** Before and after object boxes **
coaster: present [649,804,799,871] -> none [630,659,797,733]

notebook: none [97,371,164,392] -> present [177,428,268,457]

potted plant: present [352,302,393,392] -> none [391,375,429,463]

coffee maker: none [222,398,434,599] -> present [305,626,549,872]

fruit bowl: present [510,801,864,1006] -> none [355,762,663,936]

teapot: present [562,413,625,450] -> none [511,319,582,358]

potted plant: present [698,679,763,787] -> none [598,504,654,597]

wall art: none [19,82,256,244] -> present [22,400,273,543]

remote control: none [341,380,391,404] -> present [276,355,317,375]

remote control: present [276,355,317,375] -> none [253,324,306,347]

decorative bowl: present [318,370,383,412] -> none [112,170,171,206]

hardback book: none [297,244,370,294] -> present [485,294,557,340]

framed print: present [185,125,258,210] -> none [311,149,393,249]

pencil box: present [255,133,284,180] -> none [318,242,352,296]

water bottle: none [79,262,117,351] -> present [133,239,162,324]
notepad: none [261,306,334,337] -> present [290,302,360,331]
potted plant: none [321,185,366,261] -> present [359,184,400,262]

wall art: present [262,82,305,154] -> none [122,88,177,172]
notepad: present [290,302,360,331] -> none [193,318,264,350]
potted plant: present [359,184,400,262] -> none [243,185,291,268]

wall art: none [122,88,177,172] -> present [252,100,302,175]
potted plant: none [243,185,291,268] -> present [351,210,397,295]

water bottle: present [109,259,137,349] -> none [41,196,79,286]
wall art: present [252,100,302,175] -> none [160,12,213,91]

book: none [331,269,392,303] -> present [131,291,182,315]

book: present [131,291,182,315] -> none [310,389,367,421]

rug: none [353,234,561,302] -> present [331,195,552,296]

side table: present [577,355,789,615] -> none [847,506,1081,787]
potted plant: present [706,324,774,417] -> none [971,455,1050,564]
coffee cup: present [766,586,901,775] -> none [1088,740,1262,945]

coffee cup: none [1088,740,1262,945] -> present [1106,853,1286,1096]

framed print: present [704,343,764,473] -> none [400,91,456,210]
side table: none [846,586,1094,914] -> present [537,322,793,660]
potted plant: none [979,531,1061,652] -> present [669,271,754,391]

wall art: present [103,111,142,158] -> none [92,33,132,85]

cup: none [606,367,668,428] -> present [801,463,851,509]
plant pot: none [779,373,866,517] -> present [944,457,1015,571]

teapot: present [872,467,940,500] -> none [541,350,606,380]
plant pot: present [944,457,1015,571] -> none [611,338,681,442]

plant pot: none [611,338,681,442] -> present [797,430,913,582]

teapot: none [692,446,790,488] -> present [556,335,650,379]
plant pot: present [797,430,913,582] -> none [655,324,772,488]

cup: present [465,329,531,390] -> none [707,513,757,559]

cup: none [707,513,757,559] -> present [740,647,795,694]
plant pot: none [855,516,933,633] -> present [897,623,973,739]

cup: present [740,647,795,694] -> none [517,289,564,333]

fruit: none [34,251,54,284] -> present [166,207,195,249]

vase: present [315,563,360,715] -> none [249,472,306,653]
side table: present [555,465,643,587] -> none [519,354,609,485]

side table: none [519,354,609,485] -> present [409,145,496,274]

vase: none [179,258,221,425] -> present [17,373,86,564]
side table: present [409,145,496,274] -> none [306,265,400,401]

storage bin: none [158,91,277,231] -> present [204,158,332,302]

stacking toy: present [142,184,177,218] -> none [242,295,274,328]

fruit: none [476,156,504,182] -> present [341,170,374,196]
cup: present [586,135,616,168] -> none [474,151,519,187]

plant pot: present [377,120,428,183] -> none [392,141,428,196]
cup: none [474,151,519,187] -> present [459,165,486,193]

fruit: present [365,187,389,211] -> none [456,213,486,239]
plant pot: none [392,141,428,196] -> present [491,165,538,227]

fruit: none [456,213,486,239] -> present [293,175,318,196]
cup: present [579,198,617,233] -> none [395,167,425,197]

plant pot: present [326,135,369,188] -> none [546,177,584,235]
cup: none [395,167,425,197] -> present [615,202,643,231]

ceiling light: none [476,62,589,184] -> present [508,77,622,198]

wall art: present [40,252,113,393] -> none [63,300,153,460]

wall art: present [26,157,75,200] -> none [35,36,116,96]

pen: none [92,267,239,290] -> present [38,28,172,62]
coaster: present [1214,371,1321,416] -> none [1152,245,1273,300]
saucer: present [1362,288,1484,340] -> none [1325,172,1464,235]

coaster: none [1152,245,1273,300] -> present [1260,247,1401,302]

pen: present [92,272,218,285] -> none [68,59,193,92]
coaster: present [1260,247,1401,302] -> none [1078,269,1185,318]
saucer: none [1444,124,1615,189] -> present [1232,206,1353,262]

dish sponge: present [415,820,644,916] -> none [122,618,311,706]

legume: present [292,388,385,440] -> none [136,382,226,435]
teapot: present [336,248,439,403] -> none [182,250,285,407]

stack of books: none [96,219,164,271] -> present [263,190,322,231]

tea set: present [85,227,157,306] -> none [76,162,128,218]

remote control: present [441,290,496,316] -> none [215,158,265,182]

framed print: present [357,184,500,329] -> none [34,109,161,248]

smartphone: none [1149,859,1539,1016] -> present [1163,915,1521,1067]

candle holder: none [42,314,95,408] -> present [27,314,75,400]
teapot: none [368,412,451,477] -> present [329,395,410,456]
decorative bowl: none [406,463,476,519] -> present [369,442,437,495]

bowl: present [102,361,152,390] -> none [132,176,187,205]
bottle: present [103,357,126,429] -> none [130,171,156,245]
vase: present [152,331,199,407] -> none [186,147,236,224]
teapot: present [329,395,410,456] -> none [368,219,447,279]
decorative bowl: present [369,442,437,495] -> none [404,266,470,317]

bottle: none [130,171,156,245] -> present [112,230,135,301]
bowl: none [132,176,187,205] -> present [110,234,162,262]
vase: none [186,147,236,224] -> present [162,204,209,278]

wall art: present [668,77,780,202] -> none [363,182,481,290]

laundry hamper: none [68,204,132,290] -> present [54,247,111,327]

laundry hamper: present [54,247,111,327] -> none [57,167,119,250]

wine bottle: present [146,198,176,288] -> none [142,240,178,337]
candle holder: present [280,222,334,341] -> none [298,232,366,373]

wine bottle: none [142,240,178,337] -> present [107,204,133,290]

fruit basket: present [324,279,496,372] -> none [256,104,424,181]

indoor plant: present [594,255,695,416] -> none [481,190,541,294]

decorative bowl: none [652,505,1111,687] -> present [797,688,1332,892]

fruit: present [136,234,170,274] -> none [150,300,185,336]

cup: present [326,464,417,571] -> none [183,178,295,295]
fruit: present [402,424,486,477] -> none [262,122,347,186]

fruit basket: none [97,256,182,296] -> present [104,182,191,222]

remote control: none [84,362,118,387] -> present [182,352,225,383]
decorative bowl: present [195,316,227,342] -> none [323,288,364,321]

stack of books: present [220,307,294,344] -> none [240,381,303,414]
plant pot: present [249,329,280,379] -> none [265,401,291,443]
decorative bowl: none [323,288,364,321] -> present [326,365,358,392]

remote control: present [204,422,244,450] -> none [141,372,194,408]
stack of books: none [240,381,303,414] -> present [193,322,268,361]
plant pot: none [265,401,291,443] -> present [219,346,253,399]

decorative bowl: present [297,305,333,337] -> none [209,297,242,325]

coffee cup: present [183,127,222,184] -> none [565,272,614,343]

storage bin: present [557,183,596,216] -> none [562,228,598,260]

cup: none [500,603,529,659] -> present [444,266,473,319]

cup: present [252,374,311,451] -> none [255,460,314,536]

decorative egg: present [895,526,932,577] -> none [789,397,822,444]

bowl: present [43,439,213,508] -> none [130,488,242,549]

** EXERCISE AIM **
Every entry above needs to be copied exactly.

** OUTPUT BELOW **
coaster: present [649,804,799,871] -> none [630,659,797,733]

notebook: none [97,371,164,392] -> present [177,428,268,457]

potted plant: present [352,302,393,392] -> none [391,375,429,463]

coffee maker: none [222,398,434,599] -> present [305,626,549,872]

fruit bowl: present [510,801,864,1006] -> none [355,762,663,936]

teapot: present [562,413,625,450] -> none [511,319,582,358]

potted plant: present [698,679,763,787] -> none [598,504,654,597]

wall art: none [19,82,256,244] -> present [22,400,273,543]

remote control: none [341,380,391,404] -> present [276,355,317,375]

remote control: present [276,355,317,375] -> none [253,324,306,347]

decorative bowl: present [318,370,383,412] -> none [112,170,171,206]

hardback book: none [297,244,370,294] -> present [485,294,557,340]

framed print: present [185,125,258,210] -> none [311,149,393,249]

pencil box: present [255,133,284,180] -> none [318,242,352,296]

water bottle: none [79,262,117,351] -> present [133,239,162,324]
notepad: none [261,306,334,337] -> present [290,302,360,331]
potted plant: none [321,185,366,261] -> present [359,184,400,262]

wall art: present [262,82,305,154] -> none [122,88,177,172]
notepad: present [290,302,360,331] -> none [193,318,264,350]
potted plant: present [359,184,400,262] -> none [243,185,291,268]

wall art: none [122,88,177,172] -> present [252,100,302,175]
potted plant: none [243,185,291,268] -> present [351,210,397,295]

water bottle: present [109,259,137,349] -> none [41,196,79,286]
wall art: present [252,100,302,175] -> none [160,12,213,91]

book: none [331,269,392,303] -> present [131,291,182,315]

book: present [131,291,182,315] -> none [310,389,367,421]

rug: none [353,234,561,302] -> present [331,195,552,296]

side table: present [577,355,789,615] -> none [847,506,1081,787]
potted plant: present [706,324,774,417] -> none [971,455,1050,564]
coffee cup: present [766,586,901,775] -> none [1088,740,1262,945]

coffee cup: none [1088,740,1262,945] -> present [1106,853,1286,1096]

framed print: present [704,343,764,473] -> none [400,91,456,210]
side table: none [846,586,1094,914] -> present [537,322,793,660]
potted plant: none [979,531,1061,652] -> present [669,271,754,391]

wall art: present [103,111,142,158] -> none [92,33,132,85]

cup: none [606,367,668,428] -> present [801,463,851,509]
plant pot: none [779,373,866,517] -> present [944,457,1015,571]

teapot: present [872,467,940,500] -> none [541,350,606,380]
plant pot: present [944,457,1015,571] -> none [611,338,681,442]

plant pot: none [611,338,681,442] -> present [797,430,913,582]

teapot: none [692,446,790,488] -> present [556,335,650,379]
plant pot: present [797,430,913,582] -> none [655,324,772,488]

cup: present [465,329,531,390] -> none [707,513,757,559]

cup: none [707,513,757,559] -> present [740,647,795,694]
plant pot: none [855,516,933,633] -> present [897,623,973,739]

cup: present [740,647,795,694] -> none [517,289,564,333]

fruit: none [34,251,54,284] -> present [166,207,195,249]

vase: present [315,563,360,715] -> none [249,472,306,653]
side table: present [555,465,643,587] -> none [519,354,609,485]

side table: none [519,354,609,485] -> present [409,145,496,274]

vase: none [179,258,221,425] -> present [17,373,86,564]
side table: present [409,145,496,274] -> none [306,265,400,401]

storage bin: none [158,91,277,231] -> present [204,158,332,302]

stacking toy: present [142,184,177,218] -> none [242,295,274,328]

fruit: none [476,156,504,182] -> present [341,170,374,196]
cup: present [586,135,616,168] -> none [474,151,519,187]

plant pot: present [377,120,428,183] -> none [392,141,428,196]
cup: none [474,151,519,187] -> present [459,165,486,193]

fruit: present [365,187,389,211] -> none [456,213,486,239]
plant pot: none [392,141,428,196] -> present [491,165,538,227]

fruit: none [456,213,486,239] -> present [293,175,318,196]
cup: present [579,198,617,233] -> none [395,167,425,197]

plant pot: present [326,135,369,188] -> none [546,177,584,235]
cup: none [395,167,425,197] -> present [615,202,643,231]

ceiling light: none [476,62,589,184] -> present [508,77,622,198]

wall art: present [40,252,113,393] -> none [63,300,153,460]

wall art: present [26,157,75,200] -> none [35,36,116,96]

pen: none [92,267,239,290] -> present [38,28,172,62]
coaster: present [1214,371,1321,416] -> none [1152,245,1273,300]
saucer: present [1362,288,1484,340] -> none [1325,172,1464,235]

coaster: none [1152,245,1273,300] -> present [1260,247,1401,302]

pen: present [92,272,218,285] -> none [68,59,193,92]
coaster: present [1260,247,1401,302] -> none [1078,269,1185,318]
saucer: none [1444,124,1615,189] -> present [1232,206,1353,262]

dish sponge: present [415,820,644,916] -> none [122,618,311,706]

legume: present [292,388,385,440] -> none [136,382,226,435]
teapot: present [336,248,439,403] -> none [182,250,285,407]

stack of books: none [96,219,164,271] -> present [263,190,322,231]

tea set: present [85,227,157,306] -> none [76,162,128,218]

remote control: present [441,290,496,316] -> none [215,158,265,182]

framed print: present [357,184,500,329] -> none [34,109,161,248]

smartphone: none [1149,859,1539,1016] -> present [1163,915,1521,1067]

candle holder: none [42,314,95,408] -> present [27,314,75,400]
teapot: none [368,412,451,477] -> present [329,395,410,456]
decorative bowl: none [406,463,476,519] -> present [369,442,437,495]

bowl: present [102,361,152,390] -> none [132,176,187,205]
bottle: present [103,357,126,429] -> none [130,171,156,245]
vase: present [152,331,199,407] -> none [186,147,236,224]
teapot: present [329,395,410,456] -> none [368,219,447,279]
decorative bowl: present [369,442,437,495] -> none [404,266,470,317]

bottle: none [130,171,156,245] -> present [112,230,135,301]
bowl: none [132,176,187,205] -> present [110,234,162,262]
vase: none [186,147,236,224] -> present [162,204,209,278]

wall art: present [668,77,780,202] -> none [363,182,481,290]

laundry hamper: none [68,204,132,290] -> present [54,247,111,327]

laundry hamper: present [54,247,111,327] -> none [57,167,119,250]

wine bottle: present [146,198,176,288] -> none [142,240,178,337]
candle holder: present [280,222,334,341] -> none [298,232,366,373]

wine bottle: none [142,240,178,337] -> present [107,204,133,290]

fruit basket: present [324,279,496,372] -> none [256,104,424,181]

indoor plant: present [594,255,695,416] -> none [481,190,541,294]

decorative bowl: none [652,505,1111,687] -> present [797,688,1332,892]

fruit: present [136,234,170,274] -> none [150,300,185,336]

cup: present [326,464,417,571] -> none [183,178,295,295]
fruit: present [402,424,486,477] -> none [262,122,347,186]

fruit basket: none [97,256,182,296] -> present [104,182,191,222]

remote control: none [84,362,118,387] -> present [182,352,225,383]
decorative bowl: present [195,316,227,342] -> none [323,288,364,321]

stack of books: present [220,307,294,344] -> none [240,381,303,414]
plant pot: present [249,329,280,379] -> none [265,401,291,443]
decorative bowl: none [323,288,364,321] -> present [326,365,358,392]

remote control: present [204,422,244,450] -> none [141,372,194,408]
stack of books: none [240,381,303,414] -> present [193,322,268,361]
plant pot: none [265,401,291,443] -> present [219,346,253,399]

decorative bowl: present [297,305,333,337] -> none [209,297,242,325]

coffee cup: present [183,127,222,184] -> none [565,272,614,343]

storage bin: present [557,183,596,216] -> none [562,228,598,260]

cup: none [500,603,529,659] -> present [444,266,473,319]

cup: present [252,374,311,451] -> none [255,460,314,536]

decorative egg: present [895,526,932,577] -> none [789,397,822,444]

bowl: present [43,439,213,508] -> none [130,488,242,549]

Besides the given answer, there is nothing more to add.